Low T3 syndrome is a term used to describe the finding of low blood serum concentrations of T3, which can be accompanied by abnormal T4 (thyroxine) to T3 conversion and high concentrations of reverse T3 (rT3) without any obvious sign of thyroid disease. Previous reports have shown that the finding of low levels of T3 in critically ill patients and patients undergoing surgery for some disorders is widespread and associated with unfavorable clinical outcomes. To see if this was true for patients undergoing brain tumor surgery, Dr. Bunevicius and colleagues performed perioperative thyroid function tests. (Surgery is the most common treatment for brain tumors.) The researchers also examined whether there was an association between low T3 syndrome and symptoms of anxiety and depression, which in patients harboring brain tumors are common complications and are associated with poor prognoses.
The researchers evaluated thyroid function profiles in 90 patients (median age 55 years, 71% women) on the morning of brain surgery and again on the following morning. If patients were found to have a free T3 level of 3.1 picomoles per liter (pmol/L) or less, they were given a diagnosis of low T3 syndrome. The Hospital Anxiety and Depression Scale was used pre- and postoperatively to identify cases of anxiety and depression. The Glasgow Outcome Scale was used at the time of hospital discharge to determine clinical outcomes.

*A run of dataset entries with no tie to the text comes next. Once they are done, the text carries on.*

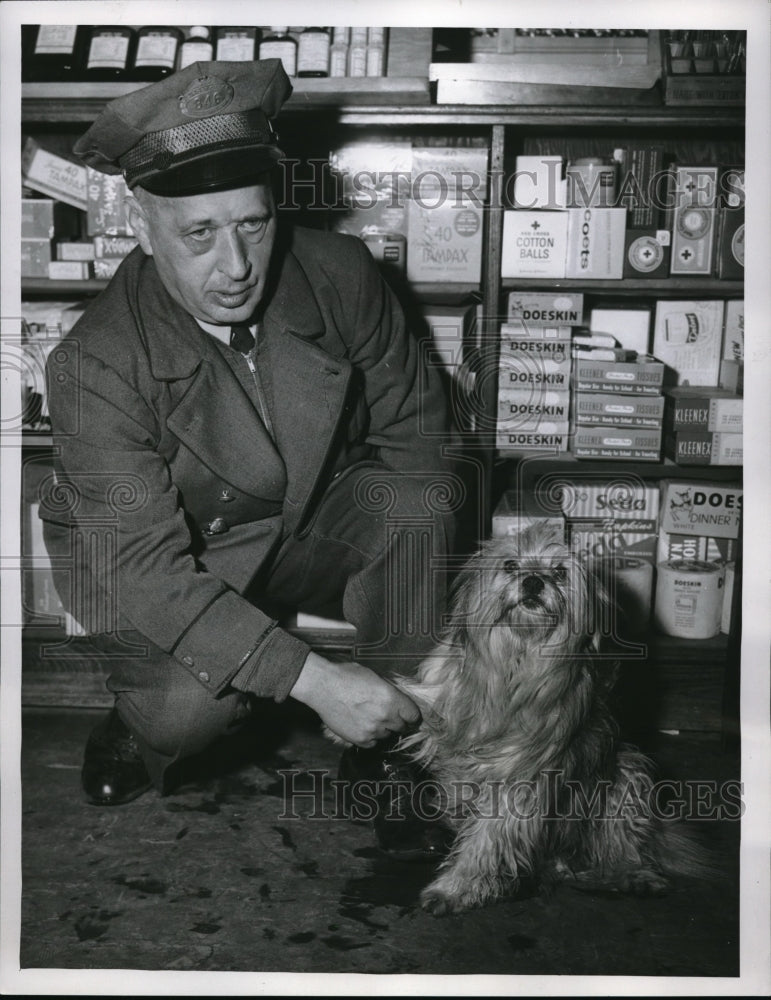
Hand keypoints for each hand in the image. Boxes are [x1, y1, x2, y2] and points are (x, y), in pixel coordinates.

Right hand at [289, 652, 419, 746]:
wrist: (323, 686)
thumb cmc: (347, 676)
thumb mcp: (374, 677)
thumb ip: (389, 692)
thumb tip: (397, 700)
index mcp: (392, 699)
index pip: (413, 715)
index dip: (412, 716)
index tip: (409, 716)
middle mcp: (385, 716)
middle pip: (402, 727)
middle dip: (398, 722)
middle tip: (389, 716)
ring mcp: (372, 730)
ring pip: (386, 735)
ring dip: (383, 729)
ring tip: (370, 718)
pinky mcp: (359, 739)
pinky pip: (372, 743)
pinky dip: (370, 736)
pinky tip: (362, 725)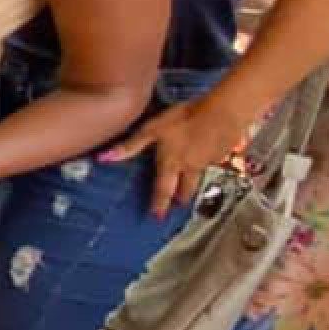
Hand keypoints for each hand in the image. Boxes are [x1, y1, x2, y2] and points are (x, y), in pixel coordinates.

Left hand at [102, 94, 252, 216]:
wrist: (224, 112)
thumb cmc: (186, 119)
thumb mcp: (152, 130)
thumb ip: (131, 145)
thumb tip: (104, 158)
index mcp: (172, 163)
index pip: (163, 190)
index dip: (159, 204)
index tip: (157, 217)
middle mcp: (191, 166)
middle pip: (186, 188)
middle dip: (181, 198)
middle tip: (178, 205)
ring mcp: (210, 160)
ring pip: (200, 176)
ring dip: (194, 183)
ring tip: (191, 186)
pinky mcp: (223, 151)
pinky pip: (214, 161)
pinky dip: (209, 161)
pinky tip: (209, 153)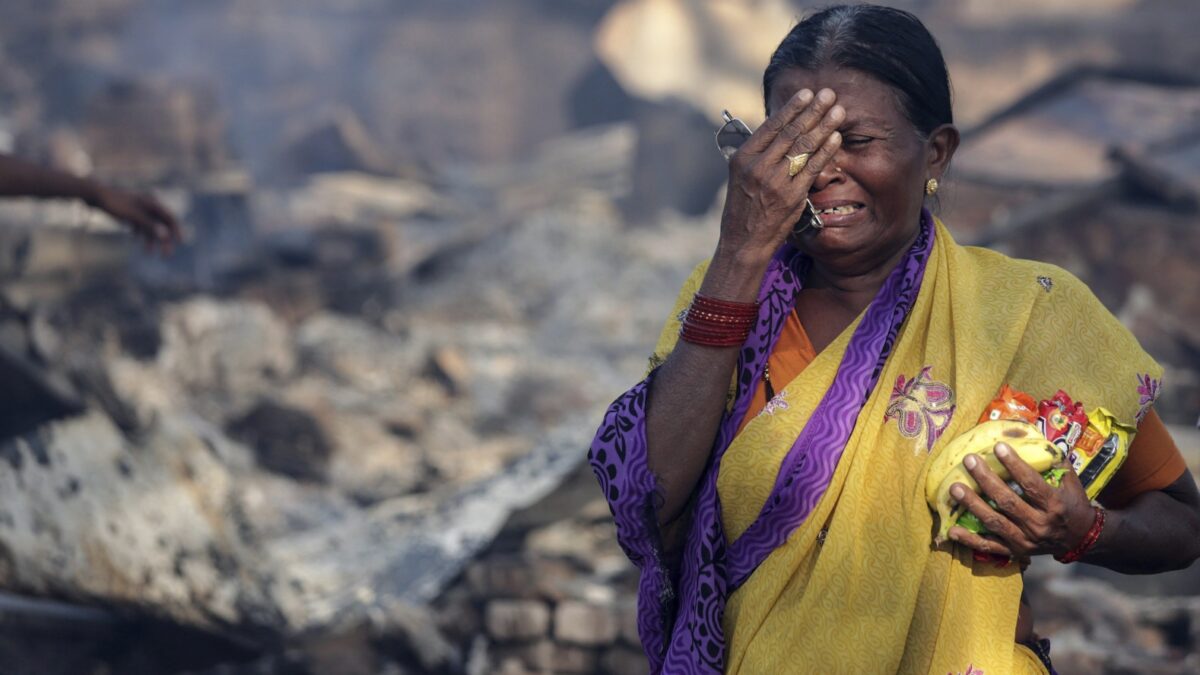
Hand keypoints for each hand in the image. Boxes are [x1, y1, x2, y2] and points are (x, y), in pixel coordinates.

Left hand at [90, 186, 181, 254]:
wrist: (96, 195)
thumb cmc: (115, 203)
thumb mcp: (133, 215)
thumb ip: (150, 225)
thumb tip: (165, 236)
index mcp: (152, 204)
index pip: (170, 218)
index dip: (177, 230)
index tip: (180, 242)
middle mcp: (149, 206)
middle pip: (162, 225)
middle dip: (164, 241)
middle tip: (166, 255)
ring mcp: (140, 209)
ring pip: (151, 227)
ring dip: (152, 240)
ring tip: (149, 253)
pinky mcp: (131, 212)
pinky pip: (140, 225)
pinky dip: (140, 233)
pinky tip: (135, 239)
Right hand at [716, 88, 843, 265]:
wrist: (743, 242)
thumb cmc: (743, 208)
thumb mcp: (741, 177)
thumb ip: (758, 155)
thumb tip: (777, 131)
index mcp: (743, 158)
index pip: (770, 126)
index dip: (791, 108)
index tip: (807, 93)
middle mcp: (758, 167)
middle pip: (790, 132)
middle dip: (812, 111)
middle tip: (828, 94)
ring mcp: (775, 182)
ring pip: (803, 147)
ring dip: (823, 125)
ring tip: (838, 110)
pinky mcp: (791, 196)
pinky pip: (812, 168)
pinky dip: (825, 151)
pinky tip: (836, 137)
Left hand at [946, 441, 1096, 561]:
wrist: (1079, 538)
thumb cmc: (1072, 503)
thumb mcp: (1070, 481)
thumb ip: (1054, 462)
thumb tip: (1033, 437)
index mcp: (1054, 505)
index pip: (1031, 484)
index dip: (1014, 465)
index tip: (998, 447)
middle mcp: (1039, 524)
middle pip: (1007, 502)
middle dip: (986, 480)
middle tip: (969, 460)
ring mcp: (1025, 540)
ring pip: (994, 523)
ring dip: (973, 505)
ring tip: (955, 488)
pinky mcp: (1015, 551)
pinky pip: (989, 547)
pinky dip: (970, 540)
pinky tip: (952, 530)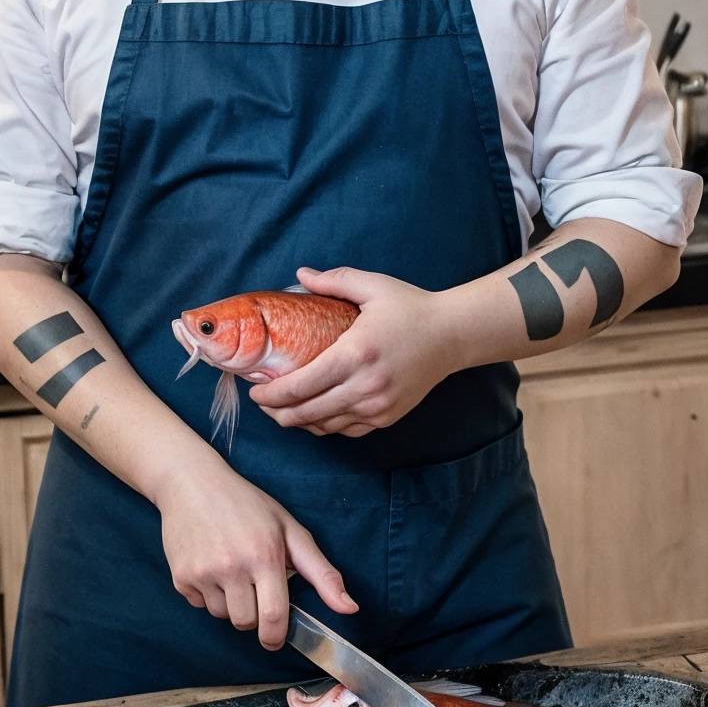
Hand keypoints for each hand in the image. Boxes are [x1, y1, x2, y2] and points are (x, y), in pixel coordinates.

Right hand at [154, 439, 357, 648]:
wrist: (193, 482)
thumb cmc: (247, 504)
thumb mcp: (290, 530)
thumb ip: (322, 573)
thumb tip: (350, 609)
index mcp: (265, 555)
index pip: (274, 617)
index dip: (277, 637)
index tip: (276, 638)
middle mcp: (232, 566)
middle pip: (247, 623)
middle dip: (254, 615)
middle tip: (254, 586)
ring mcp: (203, 572)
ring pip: (222, 616)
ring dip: (230, 603)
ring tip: (231, 570)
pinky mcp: (180, 577)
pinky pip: (199, 605)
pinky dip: (207, 593)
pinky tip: (210, 564)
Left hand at [248, 266, 458, 436]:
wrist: (453, 335)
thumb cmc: (411, 307)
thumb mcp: (372, 286)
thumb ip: (334, 281)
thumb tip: (299, 275)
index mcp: (356, 353)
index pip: (301, 386)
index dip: (270, 395)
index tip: (254, 390)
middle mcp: (365, 386)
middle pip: (306, 413)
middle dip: (276, 412)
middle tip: (261, 402)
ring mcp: (377, 406)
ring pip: (325, 426)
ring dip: (298, 422)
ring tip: (281, 409)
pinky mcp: (387, 416)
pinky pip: (347, 430)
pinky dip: (325, 426)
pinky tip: (313, 415)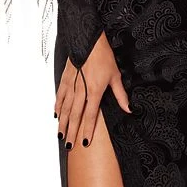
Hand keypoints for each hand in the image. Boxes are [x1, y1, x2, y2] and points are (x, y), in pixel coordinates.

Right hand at [55, 32, 131, 149]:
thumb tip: (129, 109)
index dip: (87, 130)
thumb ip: (120, 95)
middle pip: (75, 116)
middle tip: (69, 145)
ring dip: (63, 123)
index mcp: (94, 91)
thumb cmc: (103, 57)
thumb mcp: (115, 76)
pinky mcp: (65, 79)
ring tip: (60, 135)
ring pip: (65, 109)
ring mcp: (71, 85)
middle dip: (72, 132)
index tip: (85, 142)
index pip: (90, 116)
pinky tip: (57, 115)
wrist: (88, 40)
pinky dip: (58, 107)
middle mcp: (80, 90)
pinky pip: (59, 96)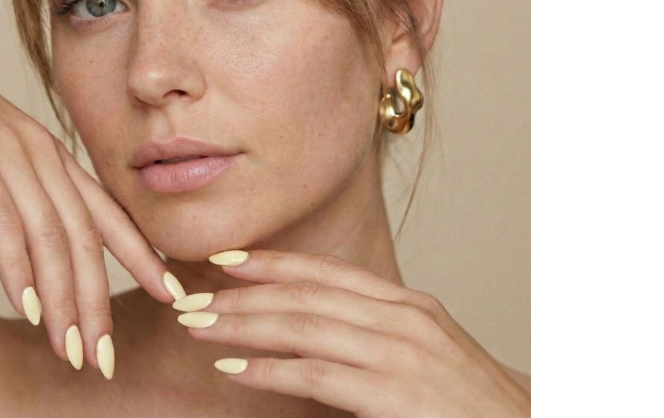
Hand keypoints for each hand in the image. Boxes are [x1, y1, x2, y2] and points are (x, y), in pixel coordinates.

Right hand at [0, 37, 179, 375]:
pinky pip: (5, 220)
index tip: (170, 293)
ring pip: (51, 234)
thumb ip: (6, 231)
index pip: (106, 215)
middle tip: (104, 357)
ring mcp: (12, 152)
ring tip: (70, 348)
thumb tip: (30, 282)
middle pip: (85, 236)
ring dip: (62, 298)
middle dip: (97, 300)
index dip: (142, 256)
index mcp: (50, 158)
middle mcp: (42, 154)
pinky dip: (18, 268)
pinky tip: (27, 307)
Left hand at [176, 250, 529, 416]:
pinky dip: (268, 369)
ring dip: (242, 325)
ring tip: (199, 327)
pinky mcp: (392, 393)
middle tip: (193, 297)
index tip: (227, 260)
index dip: (272, 263)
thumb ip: (372, 340)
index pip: (326, 272)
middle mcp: (401, 318)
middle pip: (304, 294)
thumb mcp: (423, 357)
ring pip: (302, 326)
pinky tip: (234, 368)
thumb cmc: (470, 407)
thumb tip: (311, 346)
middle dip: (242, 294)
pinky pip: (315, 375)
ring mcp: (399, 353)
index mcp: (407, 305)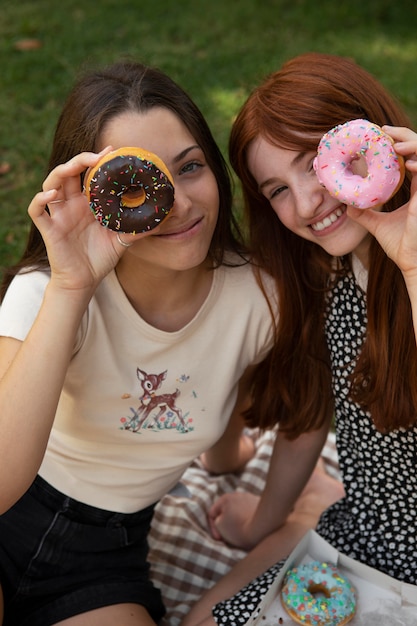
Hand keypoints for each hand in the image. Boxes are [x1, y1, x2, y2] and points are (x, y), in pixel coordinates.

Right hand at [28, 149, 146, 293]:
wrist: (84, 282)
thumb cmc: (100, 258)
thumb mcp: (123, 240)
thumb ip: (138, 228)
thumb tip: (162, 218)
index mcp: (87, 203)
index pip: (88, 174)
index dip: (97, 161)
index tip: (112, 151)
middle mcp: (71, 204)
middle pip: (69, 172)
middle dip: (80, 160)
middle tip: (98, 156)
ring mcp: (58, 215)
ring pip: (51, 183)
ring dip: (61, 172)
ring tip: (76, 166)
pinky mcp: (49, 228)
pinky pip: (37, 210)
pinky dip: (40, 199)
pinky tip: (52, 194)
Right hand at [208, 491, 259, 548]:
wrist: (264, 527)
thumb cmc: (240, 528)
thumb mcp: (220, 526)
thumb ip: (217, 521)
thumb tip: (223, 518)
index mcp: (225, 498)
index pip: (212, 513)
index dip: (213, 528)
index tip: (219, 539)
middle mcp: (238, 495)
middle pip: (227, 511)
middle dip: (227, 524)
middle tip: (229, 537)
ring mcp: (251, 498)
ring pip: (240, 512)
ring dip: (238, 522)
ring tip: (243, 534)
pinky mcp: (262, 504)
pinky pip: (251, 513)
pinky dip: (250, 520)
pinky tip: (253, 530)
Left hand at [347, 126, 416, 281]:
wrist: (412, 264)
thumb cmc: (401, 246)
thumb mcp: (377, 225)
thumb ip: (364, 214)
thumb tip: (347, 205)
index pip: (411, 158)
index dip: (400, 143)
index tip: (381, 136)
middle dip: (405, 135)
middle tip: (384, 131)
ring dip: (413, 144)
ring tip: (394, 144)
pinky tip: (407, 164)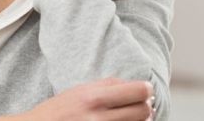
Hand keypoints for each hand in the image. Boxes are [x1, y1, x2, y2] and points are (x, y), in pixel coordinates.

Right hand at [19, 78, 153, 120]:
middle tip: (138, 105)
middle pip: (144, 110)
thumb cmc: (57, 111)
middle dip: (145, 106)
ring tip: (128, 115)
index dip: (145, 90)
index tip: (144, 91)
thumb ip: (106, 85)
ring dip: (139, 119)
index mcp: (93, 97)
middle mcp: (100, 117)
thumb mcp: (78, 92)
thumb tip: (137, 86)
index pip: (138, 91)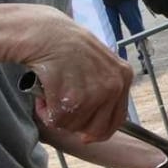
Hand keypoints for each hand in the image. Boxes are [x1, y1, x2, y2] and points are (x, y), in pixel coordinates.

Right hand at [18, 7, 133, 141]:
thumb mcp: (101, 63)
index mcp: (124, 76)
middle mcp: (114, 86)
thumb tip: (97, 126)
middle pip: (96, 129)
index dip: (99, 131)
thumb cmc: (68, 47)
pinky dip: (45, 112)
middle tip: (63, 109)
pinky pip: (57, 121)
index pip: (117, 120)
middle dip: (76, 125)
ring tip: (53, 93)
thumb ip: (106, 88)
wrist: (46, 33)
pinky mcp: (72, 98)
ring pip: (74, 125)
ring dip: (58, 115)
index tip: (85, 134)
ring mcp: (95, 93)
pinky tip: (44, 95)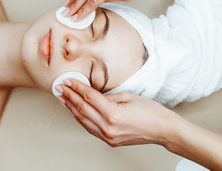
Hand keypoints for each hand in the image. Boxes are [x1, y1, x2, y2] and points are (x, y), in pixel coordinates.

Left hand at [57, 79, 176, 146]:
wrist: (162, 129)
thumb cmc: (150, 112)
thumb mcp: (128, 96)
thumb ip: (108, 97)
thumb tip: (93, 95)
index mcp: (113, 113)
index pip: (88, 97)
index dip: (76, 87)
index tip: (68, 81)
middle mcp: (108, 127)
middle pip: (82, 108)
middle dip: (69, 96)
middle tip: (60, 88)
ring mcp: (108, 136)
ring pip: (83, 120)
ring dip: (71, 108)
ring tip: (63, 99)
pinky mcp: (110, 141)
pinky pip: (90, 128)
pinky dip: (80, 119)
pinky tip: (75, 112)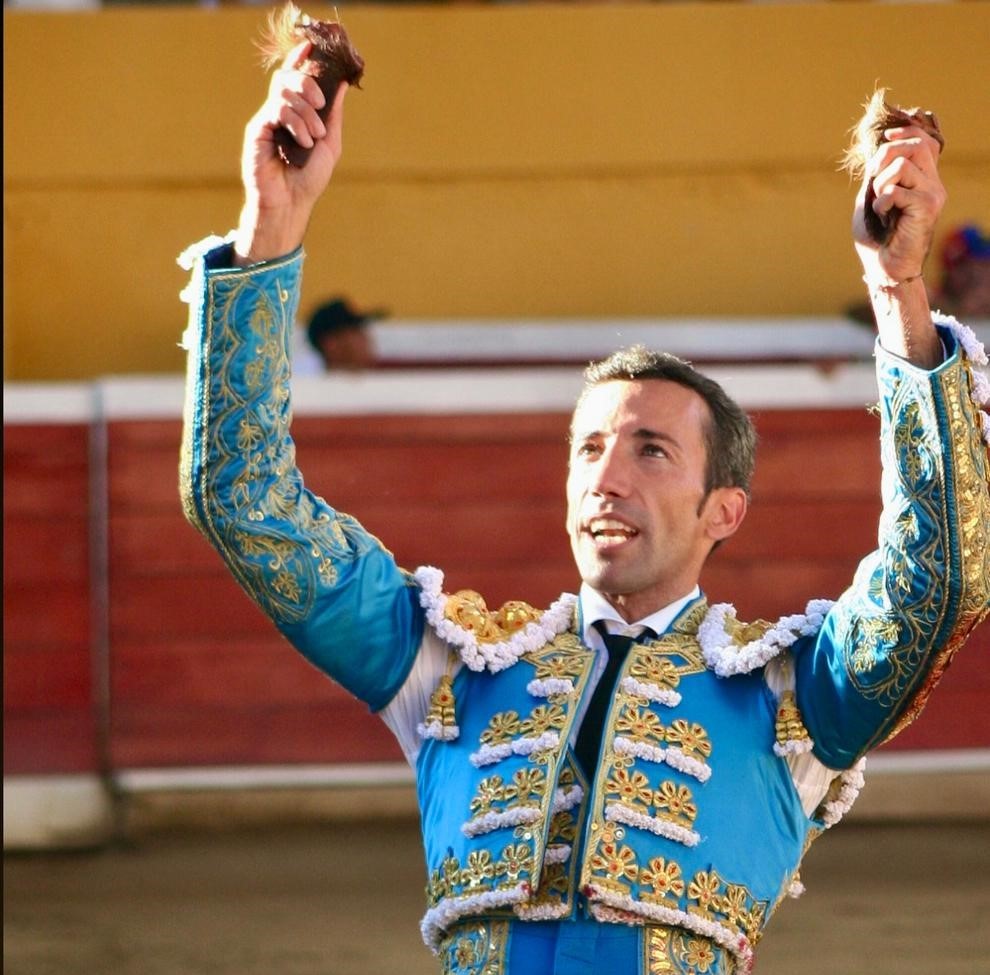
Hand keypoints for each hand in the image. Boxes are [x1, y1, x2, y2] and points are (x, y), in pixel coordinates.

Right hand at [234, 41, 347, 264]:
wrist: (291, 203)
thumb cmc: (309, 178)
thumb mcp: (330, 143)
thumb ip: (334, 114)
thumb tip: (343, 83)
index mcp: (295, 113)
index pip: (294, 78)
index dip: (300, 60)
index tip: (311, 49)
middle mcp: (278, 112)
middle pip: (287, 77)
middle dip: (308, 84)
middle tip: (321, 104)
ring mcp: (266, 119)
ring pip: (283, 93)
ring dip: (306, 111)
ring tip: (314, 135)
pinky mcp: (257, 129)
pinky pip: (276, 110)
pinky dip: (295, 122)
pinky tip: (303, 140)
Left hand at [853, 125, 945, 284]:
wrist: (884, 267)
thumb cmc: (877, 237)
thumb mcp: (871, 199)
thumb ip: (877, 175)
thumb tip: (877, 151)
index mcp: (922, 179)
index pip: (924, 141)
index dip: (906, 130)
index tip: (886, 135)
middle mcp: (932, 183)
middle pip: (915, 145)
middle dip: (886, 155)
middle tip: (873, 178)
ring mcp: (933, 193)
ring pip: (904, 165)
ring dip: (880, 183)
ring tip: (879, 204)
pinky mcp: (927, 206)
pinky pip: (897, 189)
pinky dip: (882, 201)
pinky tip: (883, 216)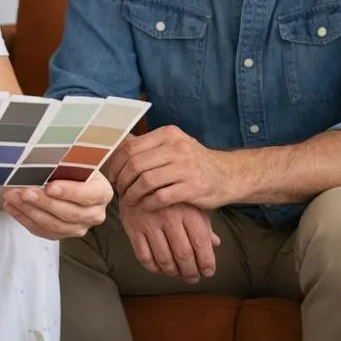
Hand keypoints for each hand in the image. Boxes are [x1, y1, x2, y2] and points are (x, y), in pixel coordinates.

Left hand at [1, 172, 112, 239]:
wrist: (72, 181)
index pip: (88, 195)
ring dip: (30, 212)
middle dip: (43, 203)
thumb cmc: (73, 168)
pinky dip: (26, 220)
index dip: (69, 192)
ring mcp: (80, 227)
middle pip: (69, 213)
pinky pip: (44, 231)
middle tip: (24, 192)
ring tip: (13, 198)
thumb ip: (65, 163)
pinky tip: (13, 208)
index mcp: (102, 192)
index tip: (50, 186)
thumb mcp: (75, 162)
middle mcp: (95, 214)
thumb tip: (42, 158)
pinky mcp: (63, 234)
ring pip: (54, 225)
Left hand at [113, 126, 230, 211]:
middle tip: (120, 191)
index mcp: (168, 134)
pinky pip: (160, 197)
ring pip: (145, 181)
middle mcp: (177, 147)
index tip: (112, 177)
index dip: (116, 165)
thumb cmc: (194, 163)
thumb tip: (115, 151)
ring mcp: (186, 167)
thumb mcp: (175, 145)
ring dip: (132, 194)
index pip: (131, 147)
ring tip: (130, 200)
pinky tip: (146, 206)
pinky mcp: (192, 188)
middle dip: (122, 181)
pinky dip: (148, 204)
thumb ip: (150, 147)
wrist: (228, 175)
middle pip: (135, 164)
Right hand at [120, 201, 219, 282]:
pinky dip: (154, 268)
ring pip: (164, 258)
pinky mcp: (133, 229)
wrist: (140, 179)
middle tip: (194, 278)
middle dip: (191, 272)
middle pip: (183, 254)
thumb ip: (204, 224)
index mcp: (188, 211)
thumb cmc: (172, 195)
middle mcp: (170, 217)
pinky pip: (144, 256)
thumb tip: (216, 243)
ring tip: (180, 275)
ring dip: (174, 272)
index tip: (209, 272)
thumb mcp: (192, 204)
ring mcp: (150, 223)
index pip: (201, 243)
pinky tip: (161, 269)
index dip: (206, 262)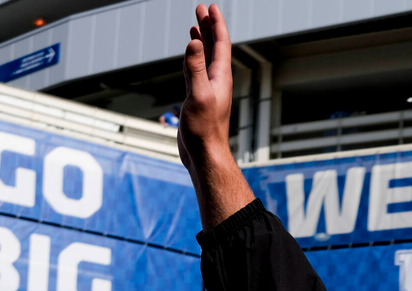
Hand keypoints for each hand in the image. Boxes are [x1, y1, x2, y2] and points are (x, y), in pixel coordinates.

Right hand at [179, 4, 233, 171]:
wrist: (204, 155)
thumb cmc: (204, 130)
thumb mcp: (198, 96)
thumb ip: (195, 68)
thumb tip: (195, 42)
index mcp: (220, 77)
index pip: (221, 44)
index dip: (216, 24)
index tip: (210, 7)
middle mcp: (216, 81)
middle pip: (214, 47)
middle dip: (208, 27)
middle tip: (201, 9)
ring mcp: (207, 90)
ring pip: (205, 59)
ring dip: (202, 41)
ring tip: (196, 26)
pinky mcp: (198, 99)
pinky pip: (196, 72)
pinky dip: (193, 60)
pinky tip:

The researchers identified a high prevalence of low T3 syndrome in this patient cohort: 38% of patients before brain tumor surgery and 54% of patients after surgery. In a comparison of preoperative and postoperative thyroid hormone profiles, the researchers found significant decreases in the concentrations of free T3 and thyroid-stimulating hormone (TSH) as well as in the T4 to T3 conversion; they also found significant increases in the concentration of free T4 (all p < 0.001). Perioperative low T3 syndrome was associated with a five-fold increased risk of unfavorable outcome at the time of hospital discharge, compared to patients with normal T3 concentrations. A significantly increased risk of unfavorable outcome was associated with preoperative and postoperative low T3 syndrome in a univariate binary regression analysis as well as in a multivariate binary regression analysis in which adjustments were made for patient age and sex, preoperative impairments in function, histological type of brain tumor, and previous treatment for brain tumor.
There were significant improvements in postoperative scores for symptoms of depression and anxiety, when compared with scores obtained preoperatively. The researchers found a four-fold increased risk of preoperative symptoms of depression in patients with preoperative low T3 syndrome. The association between these two factors was verified in a univariate regression analysis and in a multivariate regression analysis in which adjustments were made for sociodemographic and clinical factors.
The researchers note: "this is the first study to examine perioperative thyroid axis function in patients undergoing brain tumor surgery." The primary finding of the study is that low T3 syndrome is a clear biomarker for unfavorable clinical outcomes in this patient group. Diagnosis and preoperative management of low T3 syndrome should therefore be a consideration in patients undergoing surgery for brain tumor. Adds Dr. Adomas Bunevicius, the first author, "Thyroid hormone concentrations can easily be investigated in routine clinical settings. The tests are inexpensive and readily available worldwide. Thyroid hormone concentrations can be potentially relevant for risk stratification in patients undergoing surgery for brain tumors."